[Text extractions by page]
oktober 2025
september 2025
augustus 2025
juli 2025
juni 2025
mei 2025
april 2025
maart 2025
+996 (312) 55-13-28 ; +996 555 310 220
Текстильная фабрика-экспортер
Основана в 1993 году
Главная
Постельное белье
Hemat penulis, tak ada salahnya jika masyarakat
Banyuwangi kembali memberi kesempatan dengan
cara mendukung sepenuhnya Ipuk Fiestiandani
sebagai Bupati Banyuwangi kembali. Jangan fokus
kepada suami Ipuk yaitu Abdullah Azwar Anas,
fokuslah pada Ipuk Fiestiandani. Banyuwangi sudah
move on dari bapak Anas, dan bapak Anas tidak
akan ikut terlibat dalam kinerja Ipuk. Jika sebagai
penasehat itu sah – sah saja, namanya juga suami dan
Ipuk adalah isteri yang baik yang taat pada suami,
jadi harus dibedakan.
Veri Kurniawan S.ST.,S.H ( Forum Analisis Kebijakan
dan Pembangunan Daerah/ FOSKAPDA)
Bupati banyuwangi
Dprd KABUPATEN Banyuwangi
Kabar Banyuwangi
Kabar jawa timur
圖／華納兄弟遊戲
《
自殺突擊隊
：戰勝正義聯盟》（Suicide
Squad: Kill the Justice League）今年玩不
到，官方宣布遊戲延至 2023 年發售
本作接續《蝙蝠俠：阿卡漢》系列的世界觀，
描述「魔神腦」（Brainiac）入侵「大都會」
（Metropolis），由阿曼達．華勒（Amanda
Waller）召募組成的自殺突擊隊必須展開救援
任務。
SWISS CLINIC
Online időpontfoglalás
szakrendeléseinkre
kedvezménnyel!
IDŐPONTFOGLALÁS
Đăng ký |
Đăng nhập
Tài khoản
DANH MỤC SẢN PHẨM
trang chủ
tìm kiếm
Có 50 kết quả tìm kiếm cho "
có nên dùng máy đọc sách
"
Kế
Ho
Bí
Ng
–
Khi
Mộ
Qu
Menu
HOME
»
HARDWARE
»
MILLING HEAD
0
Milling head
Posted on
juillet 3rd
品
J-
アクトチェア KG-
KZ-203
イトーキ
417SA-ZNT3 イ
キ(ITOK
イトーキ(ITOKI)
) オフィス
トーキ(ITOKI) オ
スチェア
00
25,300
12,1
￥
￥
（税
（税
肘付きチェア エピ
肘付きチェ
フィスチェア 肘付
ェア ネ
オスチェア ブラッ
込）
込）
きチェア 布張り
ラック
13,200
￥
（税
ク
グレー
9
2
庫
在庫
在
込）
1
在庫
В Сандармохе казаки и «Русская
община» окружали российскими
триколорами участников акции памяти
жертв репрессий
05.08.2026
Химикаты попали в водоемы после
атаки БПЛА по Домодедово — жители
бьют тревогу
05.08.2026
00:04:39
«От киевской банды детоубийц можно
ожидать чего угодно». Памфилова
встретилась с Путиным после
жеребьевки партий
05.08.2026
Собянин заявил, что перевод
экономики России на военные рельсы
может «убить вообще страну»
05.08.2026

*Request*
Starting at the first line of the records and ending at the line that contains "kepada suami Ipuk", arrange those lines as a Markdown table with the columns Row and Text, including both ends and omitting any blank lines.

*Result of the task*
| Row | Text |
|---|---|
| 1 | oktober 2025 |
| 2 | september 2025 |
| 3 | augustus 2025 |
| 4 | juli 2025 |
| 5 | juni 2025 |
| 6 | mei 2025 |
| 7 | april 2025 |
| 8 | maart 2025 |
| 9 | +996 (312) 55-13-28 ; +996 555 310 220 |
| 10 | Текстильная фабрика-экспортер |
| 11 | Основана в 1993 году |
| 12 | Главная |
| 13 | Постельное белье |
| 14 | Hemat penulis, tak ada salahnya jika masyarakat |
| 15 | Banyuwangi kembali memberi kesempatan dengan |
| 16 | cara mendukung sepenuhnya Ipuk Fiestiandani |
| 17 | sebagai Bupati Banyuwangi kembali. Jangan fokus |
| 18 | kepada suami Ipuk yaitu Abdullah Azwar Anas, |